When Bjarne Riis started as a teammanager of the CSC-team he introduced survival camps at the start of the season. Besides all the physical torture he put his cyclists through there is one interesting part. Each year the new riders in the team had to do a drinking contest. Like in the year 2006 when Fabian Cancellara, Volodymir Gustov, Kasper Kloostergaard, Inigo Cuesta, Martin Pedersen, Karsten Kroon and Stuart O’Grady. It became a ‘clash of the titans’ between the last two. O’Grady as an Australian had a certain reputation to live up to, since in the peloton they are notorious for their drinking. However, Kroon proved that he didn’t lose the skills from his student years in Holland either. By decision of the judges O’Grady was declared the winner, after which the cyclists went on to drink more at a Tiroler party. Now that’s what we call a proper preparation for the new season. No wonder Riis’ men performed well year after year.
One of the greatest champions in cycling was also a heavy drinker. Jaques Anquetil won the Tour de France five times between 1957 and 1964 but still the Frenchman was far from obsessed by cycling. Therefor he loved life too much. His main passions were drinking and women, where riding a bike was just something he was really good at.

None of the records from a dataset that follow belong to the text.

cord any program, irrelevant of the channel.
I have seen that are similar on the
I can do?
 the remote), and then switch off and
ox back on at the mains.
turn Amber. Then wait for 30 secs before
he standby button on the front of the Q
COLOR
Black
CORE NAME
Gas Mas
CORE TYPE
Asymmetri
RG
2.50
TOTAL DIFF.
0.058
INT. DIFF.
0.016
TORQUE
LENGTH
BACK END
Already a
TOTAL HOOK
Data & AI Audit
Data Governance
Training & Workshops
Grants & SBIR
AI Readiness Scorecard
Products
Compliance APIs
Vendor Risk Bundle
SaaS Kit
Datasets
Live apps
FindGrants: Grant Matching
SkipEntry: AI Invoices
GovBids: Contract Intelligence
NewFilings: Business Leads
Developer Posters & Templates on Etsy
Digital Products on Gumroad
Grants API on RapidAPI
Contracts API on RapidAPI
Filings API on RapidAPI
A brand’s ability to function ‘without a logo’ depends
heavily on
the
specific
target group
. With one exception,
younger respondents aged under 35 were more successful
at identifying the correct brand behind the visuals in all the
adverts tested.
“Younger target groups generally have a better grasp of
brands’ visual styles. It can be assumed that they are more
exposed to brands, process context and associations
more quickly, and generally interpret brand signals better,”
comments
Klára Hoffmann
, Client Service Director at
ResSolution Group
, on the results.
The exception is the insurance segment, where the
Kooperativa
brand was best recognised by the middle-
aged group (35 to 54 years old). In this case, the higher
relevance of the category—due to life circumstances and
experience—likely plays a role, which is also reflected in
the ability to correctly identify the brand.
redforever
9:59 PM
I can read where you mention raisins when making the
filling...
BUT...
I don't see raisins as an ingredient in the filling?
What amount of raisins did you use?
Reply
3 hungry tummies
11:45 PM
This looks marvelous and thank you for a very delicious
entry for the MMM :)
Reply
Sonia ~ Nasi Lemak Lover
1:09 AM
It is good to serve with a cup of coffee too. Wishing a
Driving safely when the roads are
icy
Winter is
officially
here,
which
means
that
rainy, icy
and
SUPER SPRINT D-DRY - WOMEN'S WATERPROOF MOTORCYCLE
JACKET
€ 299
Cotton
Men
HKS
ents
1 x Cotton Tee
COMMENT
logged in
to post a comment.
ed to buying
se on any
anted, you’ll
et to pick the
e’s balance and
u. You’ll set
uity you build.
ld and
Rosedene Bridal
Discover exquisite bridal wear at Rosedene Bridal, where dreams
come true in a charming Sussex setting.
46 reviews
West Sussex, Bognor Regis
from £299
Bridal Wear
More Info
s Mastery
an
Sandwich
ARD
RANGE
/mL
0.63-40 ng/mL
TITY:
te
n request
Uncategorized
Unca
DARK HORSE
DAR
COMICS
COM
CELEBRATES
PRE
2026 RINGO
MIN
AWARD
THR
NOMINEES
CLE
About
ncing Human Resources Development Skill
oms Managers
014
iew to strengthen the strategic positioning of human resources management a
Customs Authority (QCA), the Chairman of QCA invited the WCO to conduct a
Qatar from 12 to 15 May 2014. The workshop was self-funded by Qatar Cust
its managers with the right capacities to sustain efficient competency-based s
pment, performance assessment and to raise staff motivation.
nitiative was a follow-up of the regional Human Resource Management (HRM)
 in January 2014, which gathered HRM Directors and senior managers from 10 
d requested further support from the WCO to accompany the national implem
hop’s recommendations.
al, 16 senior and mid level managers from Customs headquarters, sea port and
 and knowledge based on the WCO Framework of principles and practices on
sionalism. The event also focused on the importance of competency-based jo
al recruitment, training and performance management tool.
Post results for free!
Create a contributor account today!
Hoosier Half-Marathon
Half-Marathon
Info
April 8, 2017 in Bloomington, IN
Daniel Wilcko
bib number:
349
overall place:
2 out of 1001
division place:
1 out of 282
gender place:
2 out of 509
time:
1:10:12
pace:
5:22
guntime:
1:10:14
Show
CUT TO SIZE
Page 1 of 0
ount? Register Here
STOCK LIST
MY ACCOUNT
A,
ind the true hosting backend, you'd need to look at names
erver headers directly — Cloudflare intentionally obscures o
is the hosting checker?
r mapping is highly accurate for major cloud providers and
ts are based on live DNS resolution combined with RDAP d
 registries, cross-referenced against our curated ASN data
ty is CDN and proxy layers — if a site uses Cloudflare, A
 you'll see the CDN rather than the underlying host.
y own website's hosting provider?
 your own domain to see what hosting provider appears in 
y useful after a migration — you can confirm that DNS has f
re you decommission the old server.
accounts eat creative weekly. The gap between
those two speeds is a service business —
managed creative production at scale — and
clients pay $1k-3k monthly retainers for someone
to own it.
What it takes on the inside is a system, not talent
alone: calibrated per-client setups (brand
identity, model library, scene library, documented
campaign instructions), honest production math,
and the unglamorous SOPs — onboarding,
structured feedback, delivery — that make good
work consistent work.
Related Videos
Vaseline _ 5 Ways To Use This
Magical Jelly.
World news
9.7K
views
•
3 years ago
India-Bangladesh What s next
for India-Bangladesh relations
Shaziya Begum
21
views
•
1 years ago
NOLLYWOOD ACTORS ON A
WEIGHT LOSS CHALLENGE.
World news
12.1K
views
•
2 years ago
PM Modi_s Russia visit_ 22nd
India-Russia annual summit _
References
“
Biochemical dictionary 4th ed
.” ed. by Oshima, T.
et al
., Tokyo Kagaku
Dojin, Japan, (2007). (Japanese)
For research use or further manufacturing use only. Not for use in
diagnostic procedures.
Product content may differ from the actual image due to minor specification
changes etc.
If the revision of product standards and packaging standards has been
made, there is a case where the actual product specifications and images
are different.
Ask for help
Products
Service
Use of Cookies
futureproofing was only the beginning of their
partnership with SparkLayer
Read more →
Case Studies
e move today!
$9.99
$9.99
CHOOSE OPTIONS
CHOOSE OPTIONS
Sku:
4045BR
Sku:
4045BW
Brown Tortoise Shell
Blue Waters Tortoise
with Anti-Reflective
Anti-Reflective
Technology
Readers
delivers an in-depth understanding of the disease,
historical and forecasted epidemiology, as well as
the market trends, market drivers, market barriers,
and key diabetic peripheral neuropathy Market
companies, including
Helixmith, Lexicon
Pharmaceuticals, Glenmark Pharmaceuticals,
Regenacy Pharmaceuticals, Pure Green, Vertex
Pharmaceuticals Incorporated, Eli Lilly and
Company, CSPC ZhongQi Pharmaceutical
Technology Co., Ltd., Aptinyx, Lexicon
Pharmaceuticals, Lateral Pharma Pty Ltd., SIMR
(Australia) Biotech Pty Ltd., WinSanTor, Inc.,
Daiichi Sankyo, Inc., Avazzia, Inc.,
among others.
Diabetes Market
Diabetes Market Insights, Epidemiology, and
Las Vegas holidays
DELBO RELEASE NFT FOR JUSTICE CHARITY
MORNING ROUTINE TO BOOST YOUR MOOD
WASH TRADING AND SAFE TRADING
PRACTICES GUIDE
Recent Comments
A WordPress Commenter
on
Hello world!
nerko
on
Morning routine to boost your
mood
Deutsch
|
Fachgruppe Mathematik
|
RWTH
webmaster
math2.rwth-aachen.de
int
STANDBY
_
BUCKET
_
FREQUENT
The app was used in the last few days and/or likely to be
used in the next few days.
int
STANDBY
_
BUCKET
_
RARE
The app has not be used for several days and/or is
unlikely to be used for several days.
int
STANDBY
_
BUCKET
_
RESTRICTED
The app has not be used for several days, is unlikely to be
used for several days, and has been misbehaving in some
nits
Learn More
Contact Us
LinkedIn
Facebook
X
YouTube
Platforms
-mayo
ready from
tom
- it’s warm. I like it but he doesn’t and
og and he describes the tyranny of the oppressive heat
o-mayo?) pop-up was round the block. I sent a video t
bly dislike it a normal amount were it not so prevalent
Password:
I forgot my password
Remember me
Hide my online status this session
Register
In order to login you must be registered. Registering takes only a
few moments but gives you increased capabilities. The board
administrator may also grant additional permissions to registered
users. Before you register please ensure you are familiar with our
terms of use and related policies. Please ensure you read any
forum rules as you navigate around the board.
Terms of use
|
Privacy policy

The best story dates from1964 when Anquetil was supposed to start in the GP Rasoir Philips, a semi-classic race of more than 230 kilometers. However when he arrived the day before he couldn’t get to an agreement with the organisation about his starting fee. So he called off the race and went partying with his friends, drinking whisky and champagne till the morning.
After only half an hour of sleep the organisation of the GP Rasoir Philip knocked on the door of his hotelroom to bring him the amount of money he asked for and get him to start the race. Anquetil got to the start looking like a hobo, unshaved and without taking a shower. The peloton – familiar with his dangerous riding style after drinking – gave the champion a head start, so he wouldn’t cause any falls.
However after half an hour they still didn’t caught up with Anquetil and people started to worry. The chase for the drunk began. With several teams working together still they couldn’t catch up with the intoxicated champion, who passed the finish line solo. His nurse would state: “After 15 minutes Jaques started feeling better. And then there was no stopping him.”